Wednesday, September 21, 2016

These tables gave me an identity crisis.

I read many more blogs than my participation on this site would imply.  The reasons for that are the subject of a different post I probably won't write, but that's not the point.  I'm using that to introduce this idea: just because you brought something into your home, it doesn't mean you have to be shackled to that decision.

That's paraphrased from an episode of the Chris loves Julia podcast.  I tried to find the exact quote.  I spent over an hour listening and skipping through past episodes.  I know it's from an earlier episode, but time won out on the specifics.  Shackled sounds harsh, but it's out of context and I'm setting this up terribly.  Hang in there.  It's not a novel concept, but it's also something I can't admit to realizing until I heard it.  It was groundbreaking, and admittedly, I'm a very detached person.  I rarely associate objects with anything - to the point I've been called flakey or frivolous - so to hear other people share the same sentiment was comforting. 

Now that there are words to my mantra, I can stop procrastinating this post.  

I built my sister a set of side tables.  Just as with this post, I procrastinated them for weeks.  Also for that reason, this post is not a tutorial, but a recap.  I took no pictures in the process.  Weeks spanned between when I kicked around wood scraps for tabletop designs and the week of completion, where I timed the four hours between coats of paint.  I was running these that close to the wire.  

She liked the tables in my guest room, but it's uninspiring to repeat.  I aimed to incorporate the lines and angles in a different way.  I didn't consider how the grain would work with it, but in a happy accident, I really like the way it does.  Working with 45-degree angles because math is hard, I was able to use scrap pieces of 1x6 board to make the top.  The center insert is two tinier slivers of 1x6 boards, forced into the gap.  The stain is Minimax Honey, the same we used on our closet floors.  Also like the closet floors, I applied with an old rag so the application was lighter - and much nicer - than the heavy dose of the brush.


The legs are 2x2's with a nice little taper at the bottom that was much more difficult in execution than intended.  It looks smooth and uniform here, but I assure you it is not.  Smooth, yes - I sanded these a lot.  Uniform, no.  I cut 10 legs and chose the closest 8 for the two tables.  I had intended on measuring - following a tutorial from Ana White's The Handbuilt Home, but the process didn't translate to 2x2's.  The width of these made it tricky.  I eyeballed these and got close enough.


The shelf is a 3/4-inch piece of plywood with 1x2 strips between the legs.  That's an idea from a different tutorial within the same Ana White book.  When she noted she wanted a shelf, I knew I'd have to paint.  I don't have the finesse to not rely heavily on caulking to smooth my mistakes.    

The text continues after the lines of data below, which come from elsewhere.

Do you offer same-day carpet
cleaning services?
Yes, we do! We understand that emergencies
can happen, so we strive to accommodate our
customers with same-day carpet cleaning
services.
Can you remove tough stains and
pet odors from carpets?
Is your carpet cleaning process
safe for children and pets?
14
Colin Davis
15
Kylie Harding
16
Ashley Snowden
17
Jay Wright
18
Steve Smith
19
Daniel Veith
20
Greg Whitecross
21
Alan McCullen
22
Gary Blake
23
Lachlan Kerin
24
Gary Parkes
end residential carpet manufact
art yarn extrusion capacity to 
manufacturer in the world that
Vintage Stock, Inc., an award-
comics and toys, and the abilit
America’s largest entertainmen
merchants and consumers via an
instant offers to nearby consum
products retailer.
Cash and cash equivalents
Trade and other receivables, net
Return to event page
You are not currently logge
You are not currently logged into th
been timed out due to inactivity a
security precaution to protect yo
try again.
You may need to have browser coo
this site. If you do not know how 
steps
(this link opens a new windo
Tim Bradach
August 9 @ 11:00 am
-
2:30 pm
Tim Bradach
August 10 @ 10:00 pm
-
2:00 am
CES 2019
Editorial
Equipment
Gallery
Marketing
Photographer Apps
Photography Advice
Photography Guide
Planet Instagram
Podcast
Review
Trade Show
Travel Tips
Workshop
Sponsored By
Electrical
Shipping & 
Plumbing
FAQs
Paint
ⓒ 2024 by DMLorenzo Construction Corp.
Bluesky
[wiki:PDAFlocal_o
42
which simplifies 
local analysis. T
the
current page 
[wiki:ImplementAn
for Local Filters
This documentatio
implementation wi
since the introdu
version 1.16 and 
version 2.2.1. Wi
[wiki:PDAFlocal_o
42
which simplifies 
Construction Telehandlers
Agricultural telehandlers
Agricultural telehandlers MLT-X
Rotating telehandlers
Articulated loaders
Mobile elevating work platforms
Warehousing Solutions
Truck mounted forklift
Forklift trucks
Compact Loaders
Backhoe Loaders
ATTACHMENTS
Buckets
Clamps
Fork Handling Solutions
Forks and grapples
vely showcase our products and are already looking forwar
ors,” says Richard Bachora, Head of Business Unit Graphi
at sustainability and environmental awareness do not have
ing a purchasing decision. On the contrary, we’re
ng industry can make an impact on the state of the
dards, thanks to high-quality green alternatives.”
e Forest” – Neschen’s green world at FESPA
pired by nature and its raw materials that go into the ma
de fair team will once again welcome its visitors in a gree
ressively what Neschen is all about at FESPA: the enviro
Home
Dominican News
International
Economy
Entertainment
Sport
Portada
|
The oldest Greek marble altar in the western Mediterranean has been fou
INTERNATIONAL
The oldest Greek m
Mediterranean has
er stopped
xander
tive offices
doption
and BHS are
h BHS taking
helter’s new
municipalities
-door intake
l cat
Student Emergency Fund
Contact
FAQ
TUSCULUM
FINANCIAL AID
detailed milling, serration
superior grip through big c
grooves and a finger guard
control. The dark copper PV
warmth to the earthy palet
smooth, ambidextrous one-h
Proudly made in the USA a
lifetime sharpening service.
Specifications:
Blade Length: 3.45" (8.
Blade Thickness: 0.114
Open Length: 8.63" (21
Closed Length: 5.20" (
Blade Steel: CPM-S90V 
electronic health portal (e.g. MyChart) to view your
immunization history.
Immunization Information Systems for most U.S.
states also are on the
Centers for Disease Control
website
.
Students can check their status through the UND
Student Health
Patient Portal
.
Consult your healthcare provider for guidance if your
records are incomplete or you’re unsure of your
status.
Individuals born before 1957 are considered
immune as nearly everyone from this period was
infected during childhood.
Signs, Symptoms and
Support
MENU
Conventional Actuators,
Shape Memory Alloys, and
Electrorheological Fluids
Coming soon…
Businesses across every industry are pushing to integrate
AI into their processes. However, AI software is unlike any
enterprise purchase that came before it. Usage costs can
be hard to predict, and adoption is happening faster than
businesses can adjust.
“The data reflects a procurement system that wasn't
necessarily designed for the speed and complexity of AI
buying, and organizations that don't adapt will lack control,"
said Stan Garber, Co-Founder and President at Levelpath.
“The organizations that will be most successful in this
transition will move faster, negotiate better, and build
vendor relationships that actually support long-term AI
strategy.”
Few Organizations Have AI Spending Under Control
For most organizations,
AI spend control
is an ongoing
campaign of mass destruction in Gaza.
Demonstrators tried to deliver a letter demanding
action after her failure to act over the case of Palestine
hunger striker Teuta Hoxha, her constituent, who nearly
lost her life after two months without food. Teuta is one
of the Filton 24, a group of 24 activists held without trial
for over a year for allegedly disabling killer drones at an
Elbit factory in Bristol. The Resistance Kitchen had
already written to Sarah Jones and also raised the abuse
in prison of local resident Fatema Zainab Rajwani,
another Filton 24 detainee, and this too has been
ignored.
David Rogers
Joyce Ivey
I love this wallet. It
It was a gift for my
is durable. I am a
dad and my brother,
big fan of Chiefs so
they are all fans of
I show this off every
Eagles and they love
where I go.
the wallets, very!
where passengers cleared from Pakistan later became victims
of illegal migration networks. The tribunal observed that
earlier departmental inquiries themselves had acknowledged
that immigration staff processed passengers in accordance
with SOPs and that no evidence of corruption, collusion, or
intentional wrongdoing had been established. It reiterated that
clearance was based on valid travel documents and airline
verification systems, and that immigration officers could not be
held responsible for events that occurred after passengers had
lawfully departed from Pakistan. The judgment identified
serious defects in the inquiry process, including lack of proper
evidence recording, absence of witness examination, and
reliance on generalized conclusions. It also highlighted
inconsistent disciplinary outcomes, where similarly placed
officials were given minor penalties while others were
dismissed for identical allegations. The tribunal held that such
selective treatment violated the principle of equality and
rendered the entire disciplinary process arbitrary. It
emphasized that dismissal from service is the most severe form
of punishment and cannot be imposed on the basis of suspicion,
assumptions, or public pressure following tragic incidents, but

I am in love with these tables.  The combination of paint and stain is really great.  The paint is leftover BM White Wisp, a color I intended for the top part of the dining room in the background.  After painting a coat, Zach asked if I started painting.  It was then quite obvious the paint color was too light.  On these tables, though - it's fantastic.  It's white without being glaringly bright.  It's crisp without stark contrast to the darker tops.


And those tops.  I never expected to love the honey stain as I do here.  Maybe I should have, it is very similar to our floors.  I fell hard for these tables.  If I wasn't SO into the tops of the bedroom tables, I might have swapped them.  I did a photoshoot with them.


Here's where I bring it full circle: just because you brought something into your house, it doesn't mean it has to stay there.  

Something about them does look better.  However, the style isn't right.  The paint, taper, the design of the tabletop, the height of the shelf - it all combines to a little more traditional than we quiz at around here.  We quiz at a minimalist, industrial, complimented by bohemian and rustic styles.  I'd throw in midcentury modern.  Clearly there isn't a working title.  

There is an argument for the lighter, visually thinner, look of the legs.  That contrast highlights the beautiful little lip of the tabletop, which I really love.  There's an argument to be made for the honey stain in here, to pick up the floor and repeat a theme.  All of that is on hold until we actually design this room - which won't be until we finish the basement.    

I'm really proud of these tables.  They sent me in a tailspin, questioning our goal as we design this house into our home, but I'm taking this as the first conscious reflection of looking critically at pieces.  It's knowing that I can love something, and that doesn't mean I need to have it in our home.